■ Teks Bacaan
════

Perempuan Berkalung Sorban (2009): Menilik Kembali Perempuan di Ranah Pesantren

Perempuan Berkalung Sorban (2009): Menilik Kembali Perempuan di Ranah Pesantren

21 Mei 2022
669 dilihat
4 menits, 58 detik

“Istri jika menolak ajakan suami maka akan dilaknat malaikat”

“Hubungan dalam pernikahan harus didasarkan pada prinsip mu’asyarah bil ma’ruf (memperlakukan pasangan dengan baik)”

TSAQAFAH.ID – Kedua kutipan tersebut sama-sama bersumber dari agama, namun boleh jadi keduanya memiliki pemaknaan yang berbeda.

Film Perempuan Berkalung Sorban yang diadaptasi dari novel dengan judul yang sama karya Abidah El Khalieqy menunjukkan bagaimana dua pemaknaan yang berbeda bisa terjadi. Film yang dirilis pada tahun 2009 ini disutradarai oleh Hanung Bramantyo.

Film ini menceritakan kisah seorang perempuan bernama Annisa (Revalina S. Temat) yang terlahir di keluarga pesantren. Pesantren tersebut bernama “Al-Huda” yang menaungi santri-santri putri. Ayahnya seorang kiai yang dihormati dan disegani oleh para santrinya.

Hidup di lingkungan yang tradisional dengan sikap yang sangat mempertahankan tradisi yang berlaku membuat Annisa sering mempertanyakan keadilan Islam terhadap perempuan.

════

■ Butir tersimpan dari sebuah koleksi

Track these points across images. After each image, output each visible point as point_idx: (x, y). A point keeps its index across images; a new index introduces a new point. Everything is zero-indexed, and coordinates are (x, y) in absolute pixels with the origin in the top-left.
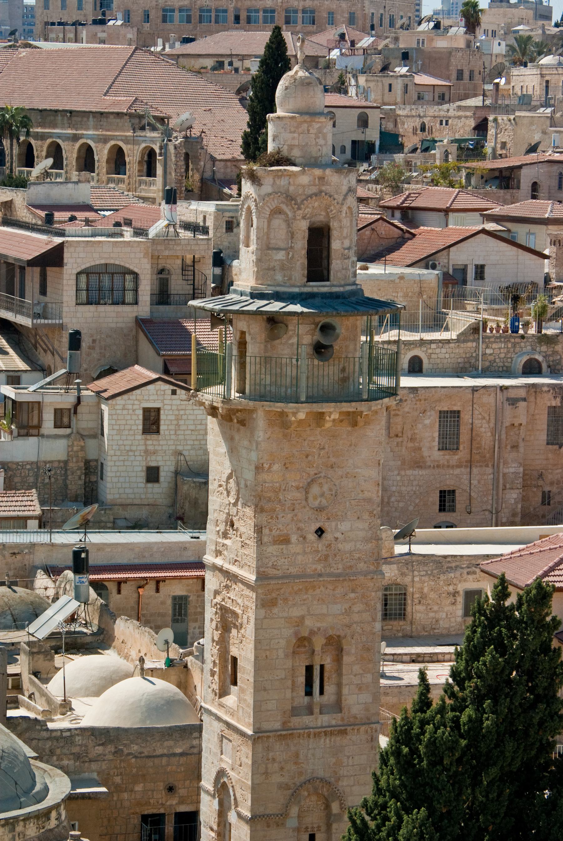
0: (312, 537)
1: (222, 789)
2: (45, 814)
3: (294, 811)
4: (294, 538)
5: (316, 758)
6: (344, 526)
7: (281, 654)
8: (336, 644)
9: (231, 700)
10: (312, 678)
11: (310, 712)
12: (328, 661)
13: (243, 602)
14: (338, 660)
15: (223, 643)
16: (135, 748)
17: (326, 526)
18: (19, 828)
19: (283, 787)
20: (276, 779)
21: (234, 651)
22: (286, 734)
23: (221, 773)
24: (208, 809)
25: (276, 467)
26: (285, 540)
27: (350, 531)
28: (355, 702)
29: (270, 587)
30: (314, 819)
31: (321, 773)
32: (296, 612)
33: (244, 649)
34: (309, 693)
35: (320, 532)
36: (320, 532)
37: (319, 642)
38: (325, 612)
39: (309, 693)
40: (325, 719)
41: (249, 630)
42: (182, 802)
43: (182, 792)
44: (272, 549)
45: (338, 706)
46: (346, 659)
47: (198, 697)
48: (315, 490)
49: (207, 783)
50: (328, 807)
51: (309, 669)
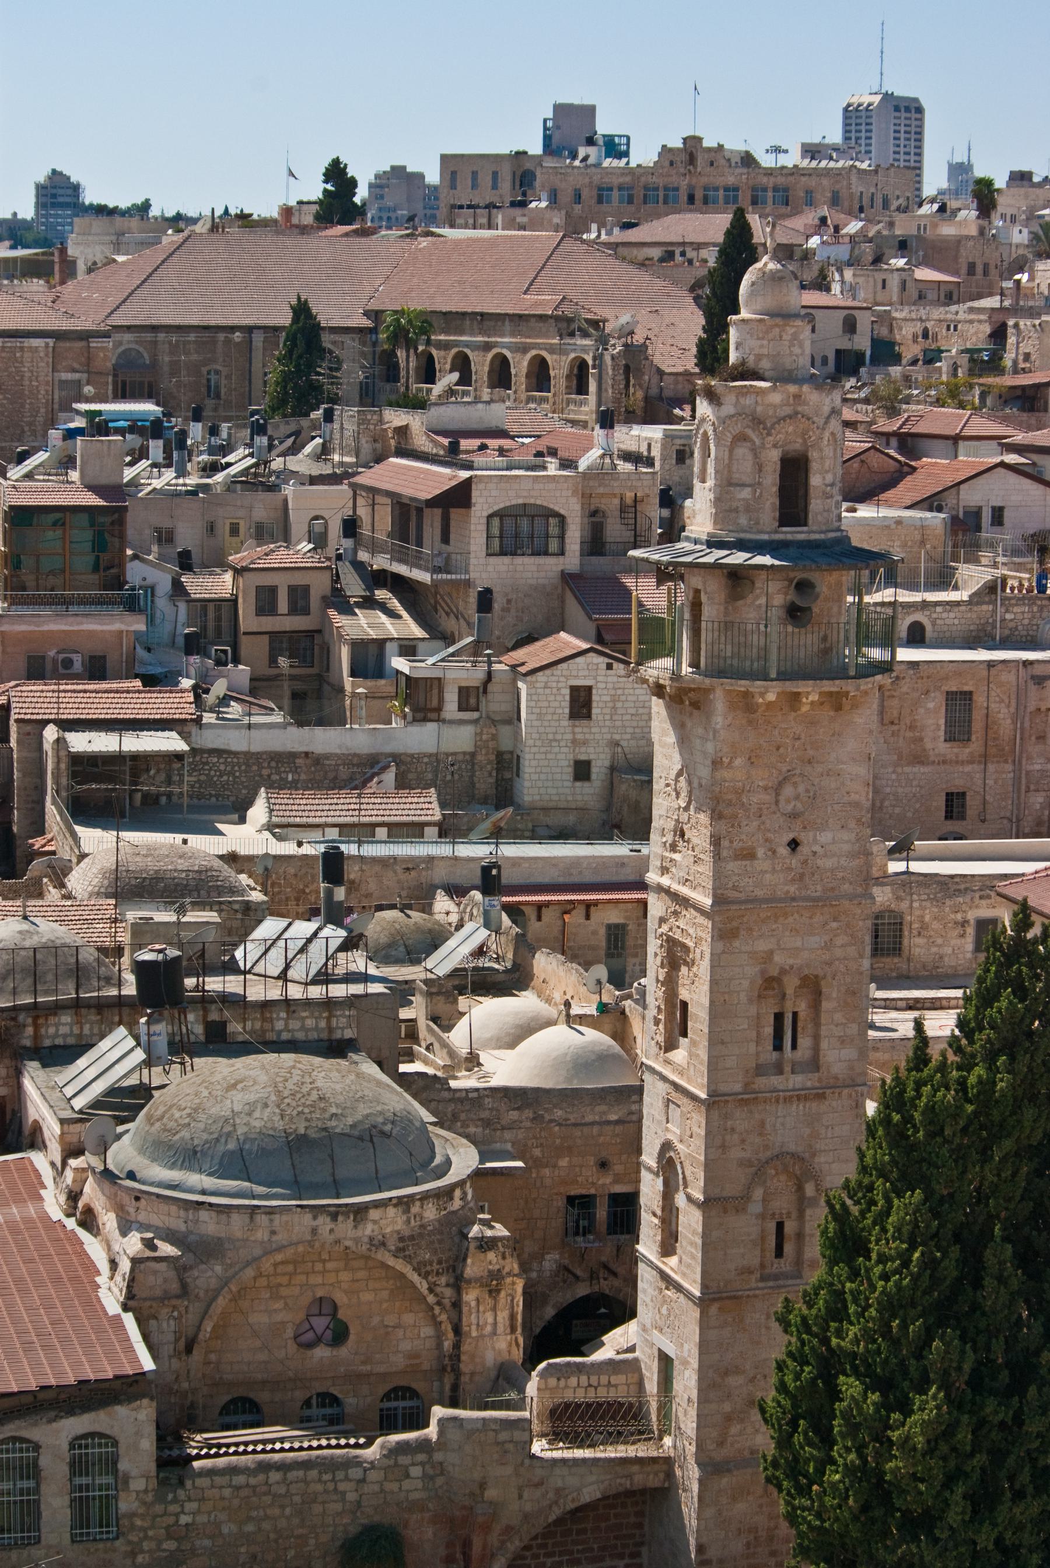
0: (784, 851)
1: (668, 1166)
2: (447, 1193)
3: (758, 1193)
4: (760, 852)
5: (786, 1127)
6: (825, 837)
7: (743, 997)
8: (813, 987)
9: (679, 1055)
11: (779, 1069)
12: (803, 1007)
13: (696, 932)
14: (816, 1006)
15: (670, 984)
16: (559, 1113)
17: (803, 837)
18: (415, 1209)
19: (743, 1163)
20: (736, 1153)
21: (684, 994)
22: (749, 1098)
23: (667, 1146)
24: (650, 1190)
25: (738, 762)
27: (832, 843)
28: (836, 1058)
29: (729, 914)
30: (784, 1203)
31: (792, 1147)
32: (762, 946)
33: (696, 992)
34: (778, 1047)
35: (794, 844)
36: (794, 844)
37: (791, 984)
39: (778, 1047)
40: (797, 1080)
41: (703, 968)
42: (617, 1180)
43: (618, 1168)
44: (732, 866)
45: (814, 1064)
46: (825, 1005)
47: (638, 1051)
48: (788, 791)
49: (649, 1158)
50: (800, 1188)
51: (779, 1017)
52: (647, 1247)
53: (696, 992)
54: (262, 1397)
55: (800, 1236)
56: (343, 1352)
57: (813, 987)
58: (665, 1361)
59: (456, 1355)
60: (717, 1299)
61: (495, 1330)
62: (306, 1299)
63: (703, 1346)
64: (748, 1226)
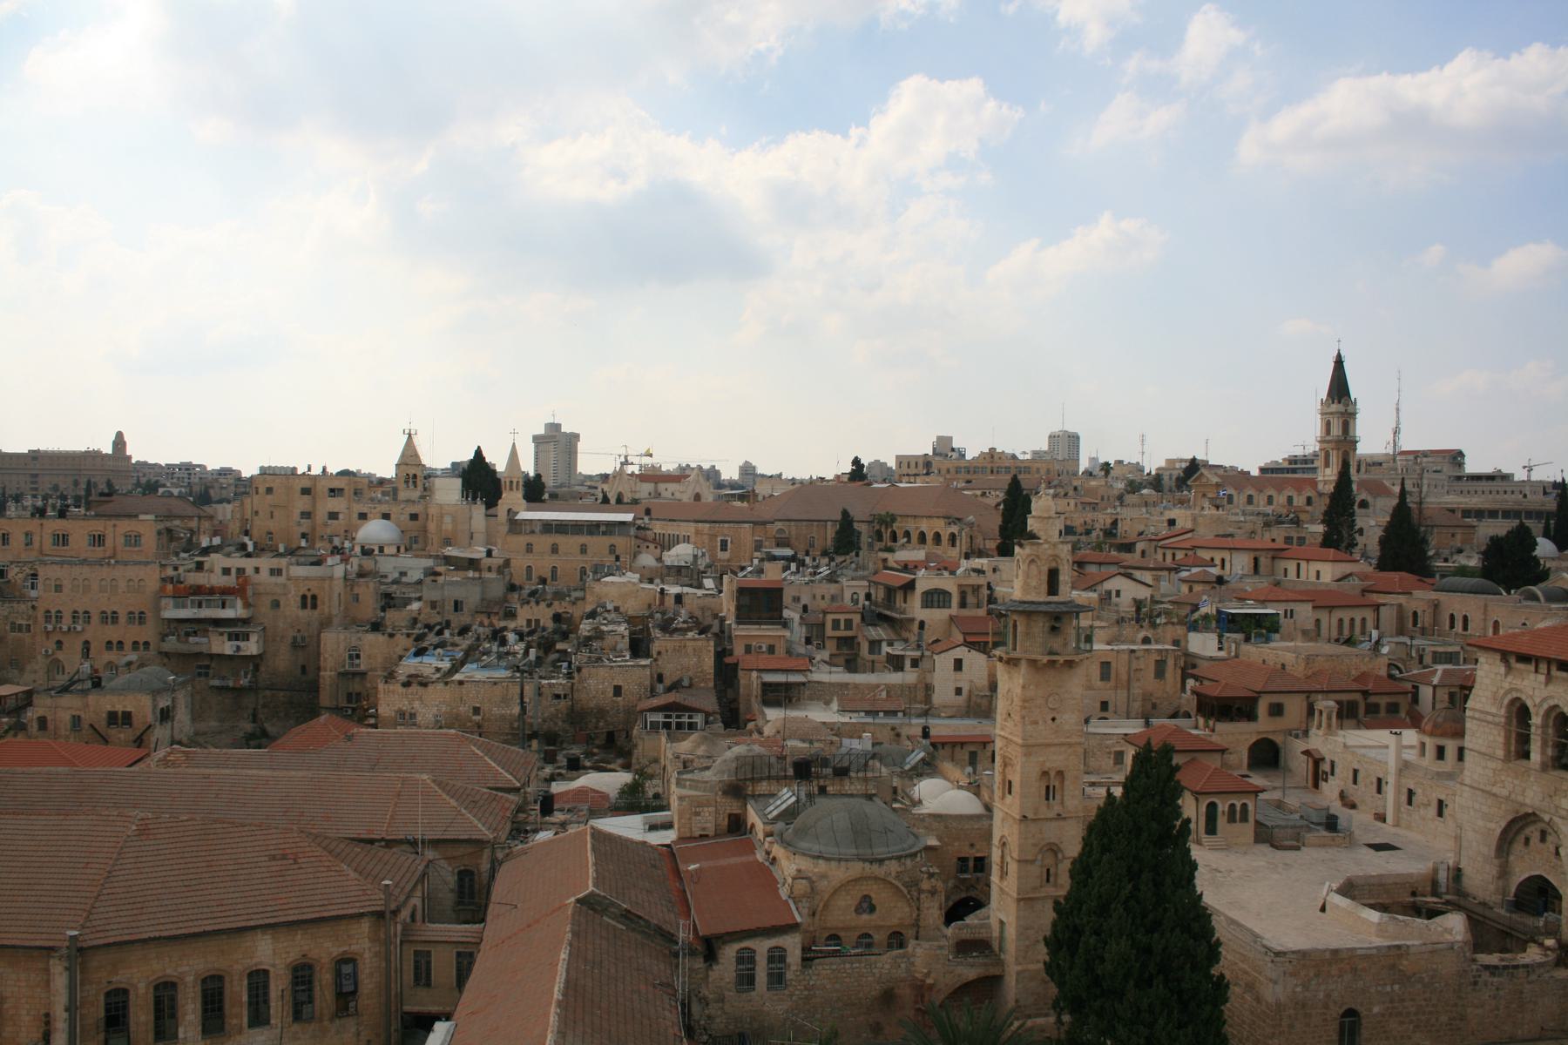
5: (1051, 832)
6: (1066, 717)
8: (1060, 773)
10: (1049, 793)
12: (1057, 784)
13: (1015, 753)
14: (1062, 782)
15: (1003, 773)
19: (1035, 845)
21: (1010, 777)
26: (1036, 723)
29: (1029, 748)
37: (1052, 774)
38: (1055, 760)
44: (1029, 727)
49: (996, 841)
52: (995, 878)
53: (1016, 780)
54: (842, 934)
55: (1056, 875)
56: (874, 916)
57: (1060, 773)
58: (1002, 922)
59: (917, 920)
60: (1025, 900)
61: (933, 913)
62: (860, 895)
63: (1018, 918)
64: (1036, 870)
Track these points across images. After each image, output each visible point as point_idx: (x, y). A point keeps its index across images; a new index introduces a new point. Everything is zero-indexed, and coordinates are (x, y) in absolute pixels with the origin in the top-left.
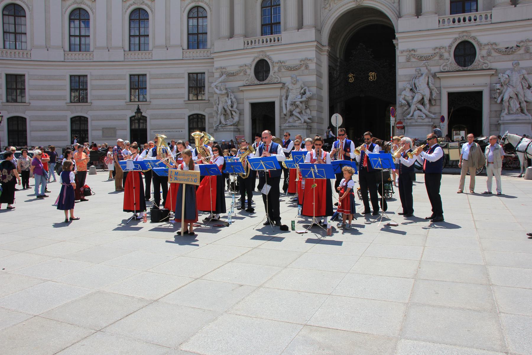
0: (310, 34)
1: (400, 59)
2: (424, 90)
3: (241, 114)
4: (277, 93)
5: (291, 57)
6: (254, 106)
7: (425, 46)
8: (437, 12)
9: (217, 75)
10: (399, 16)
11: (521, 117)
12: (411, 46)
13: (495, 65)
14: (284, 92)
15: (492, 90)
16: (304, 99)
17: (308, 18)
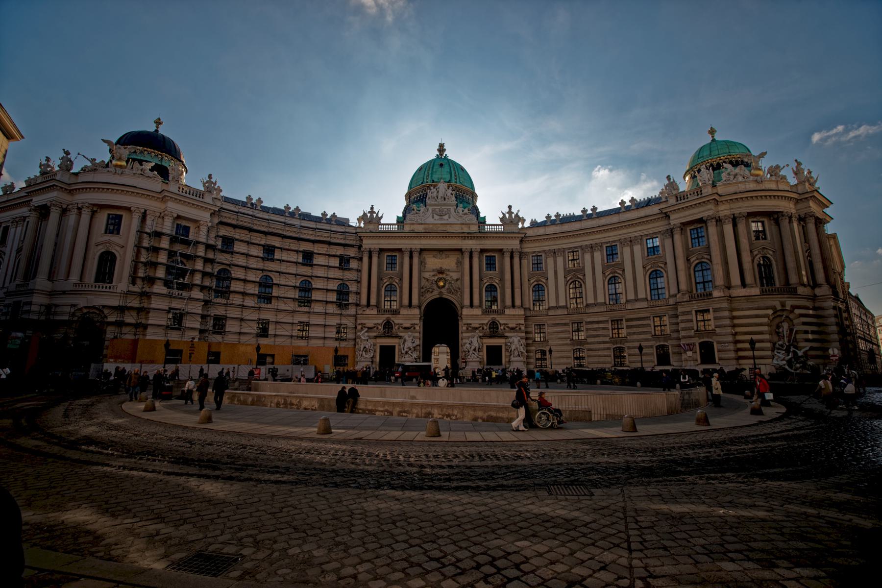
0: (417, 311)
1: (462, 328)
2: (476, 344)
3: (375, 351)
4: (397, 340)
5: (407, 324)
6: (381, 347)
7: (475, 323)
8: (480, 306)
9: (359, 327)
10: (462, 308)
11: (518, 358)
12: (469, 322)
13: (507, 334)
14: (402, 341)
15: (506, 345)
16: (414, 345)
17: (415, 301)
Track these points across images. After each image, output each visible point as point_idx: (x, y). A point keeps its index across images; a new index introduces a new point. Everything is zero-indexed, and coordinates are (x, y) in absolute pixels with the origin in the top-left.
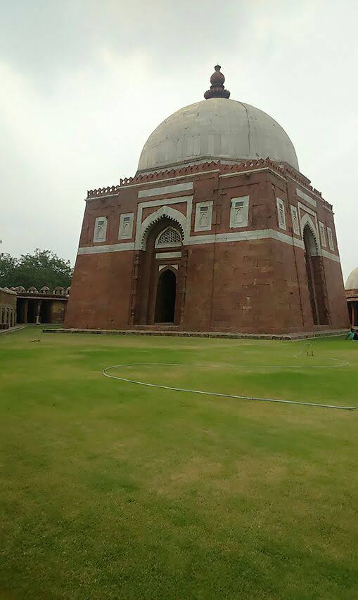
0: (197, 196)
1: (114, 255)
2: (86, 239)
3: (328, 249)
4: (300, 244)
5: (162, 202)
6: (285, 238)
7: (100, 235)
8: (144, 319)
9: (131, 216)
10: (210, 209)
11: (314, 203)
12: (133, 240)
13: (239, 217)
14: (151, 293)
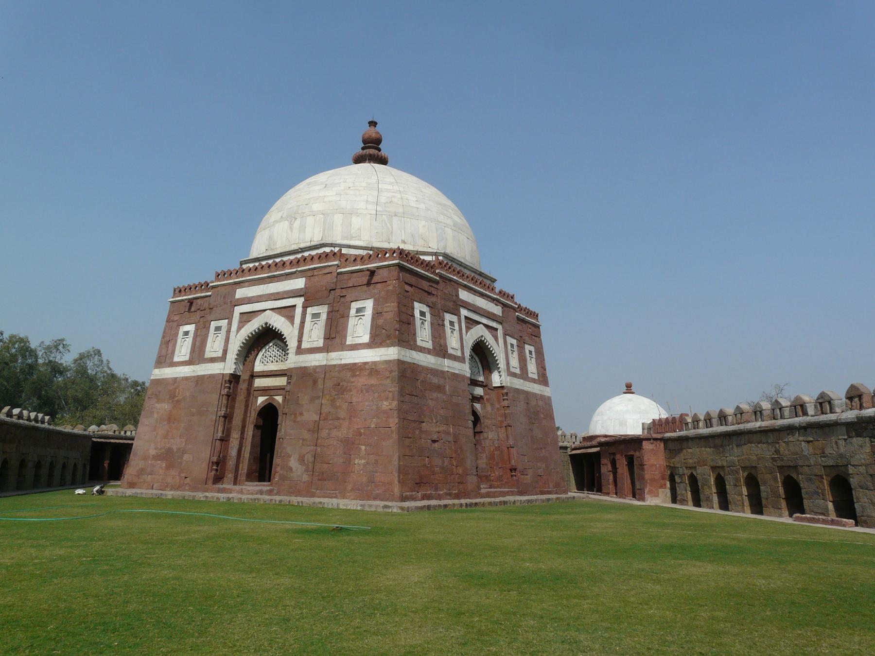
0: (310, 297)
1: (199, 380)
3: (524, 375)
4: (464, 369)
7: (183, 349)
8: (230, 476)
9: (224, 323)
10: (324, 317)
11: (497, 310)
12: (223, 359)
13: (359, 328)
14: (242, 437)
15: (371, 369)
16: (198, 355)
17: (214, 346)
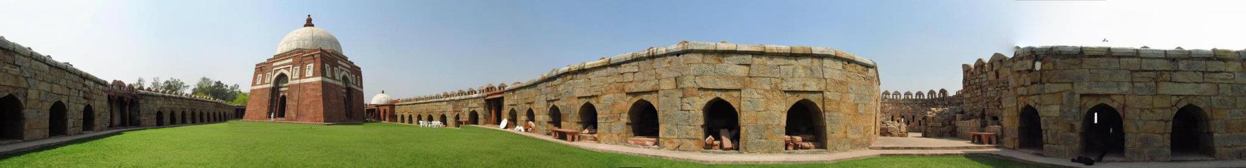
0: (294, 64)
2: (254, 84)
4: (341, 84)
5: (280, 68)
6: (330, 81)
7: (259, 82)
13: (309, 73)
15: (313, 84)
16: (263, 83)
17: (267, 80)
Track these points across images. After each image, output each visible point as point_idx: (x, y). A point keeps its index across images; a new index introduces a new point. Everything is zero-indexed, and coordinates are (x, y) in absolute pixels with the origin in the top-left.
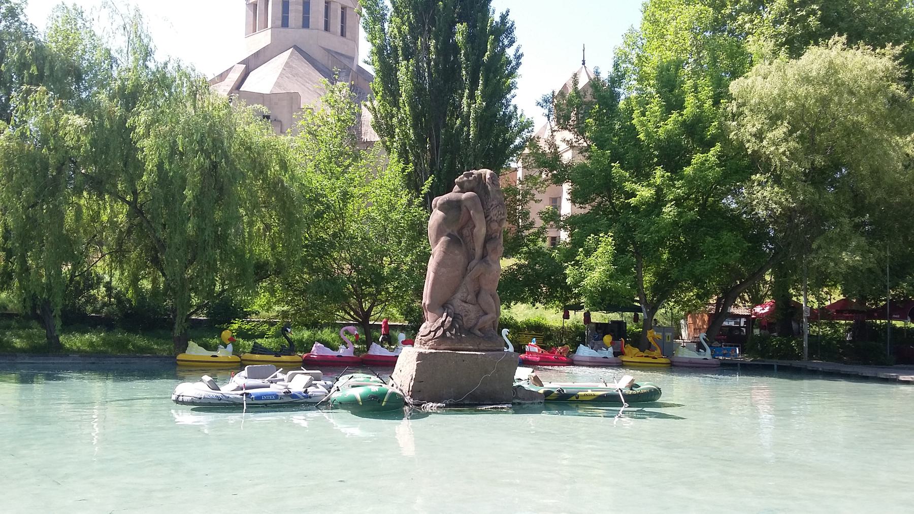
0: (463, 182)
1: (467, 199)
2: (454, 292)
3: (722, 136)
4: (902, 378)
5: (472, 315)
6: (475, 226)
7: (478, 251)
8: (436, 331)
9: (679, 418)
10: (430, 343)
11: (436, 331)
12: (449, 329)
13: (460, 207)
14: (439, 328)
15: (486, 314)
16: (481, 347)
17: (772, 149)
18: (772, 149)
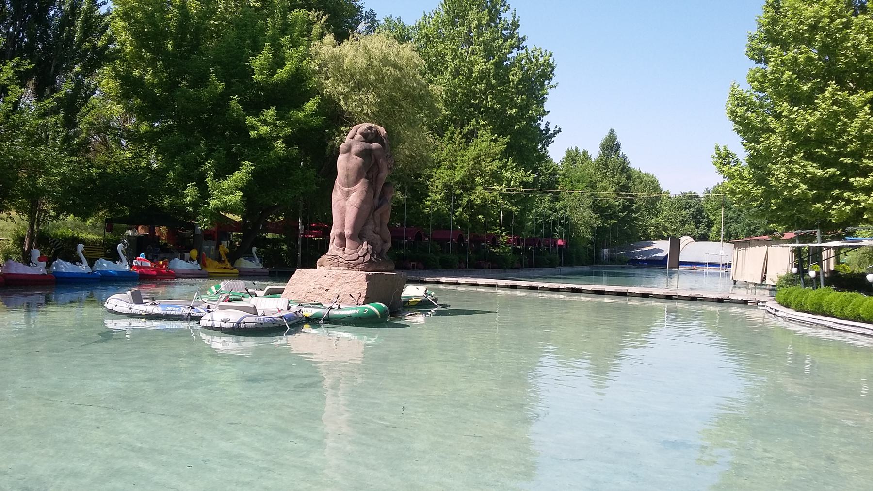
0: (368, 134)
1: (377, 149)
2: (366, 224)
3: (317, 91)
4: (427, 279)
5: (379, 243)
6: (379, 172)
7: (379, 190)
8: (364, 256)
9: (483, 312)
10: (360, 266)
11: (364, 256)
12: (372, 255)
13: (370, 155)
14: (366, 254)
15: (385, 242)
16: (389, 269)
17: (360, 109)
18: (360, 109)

════

■ Tugas yang Dikerjakan
1. Tuliskan kembali tanpa perubahan bagian teks tentang film Perempuan Berkalung Sorban, dimulai dari "Film ini menceritakan" dan diakhiri dengan "Islam terhadap perempuan.".
2. Menurut teks tentang film Perempuan Berkalung Sorban, siapakah sutradara film tersebut?

■ Hasil per Tugas
1.
Film ini menceritakan kisah seorang perempuan bernama Annisa (Revalina S. Temat) yang terlahir di keluarga pesantren. Pesantren tersebut bernama “Al-Huda” yang menaungi santri-santri putri. Ayahnya seorang kiai yang dihormati dan disegani oleh para santrinya.

Hidup di lingkungan yang tradisional dengan sikap yang sangat mempertahankan tradisi yang berlaku membuat Annisa sering mempertanyakan keadilan Islam terhadap perempuan.

2. Hanung Bramantyo.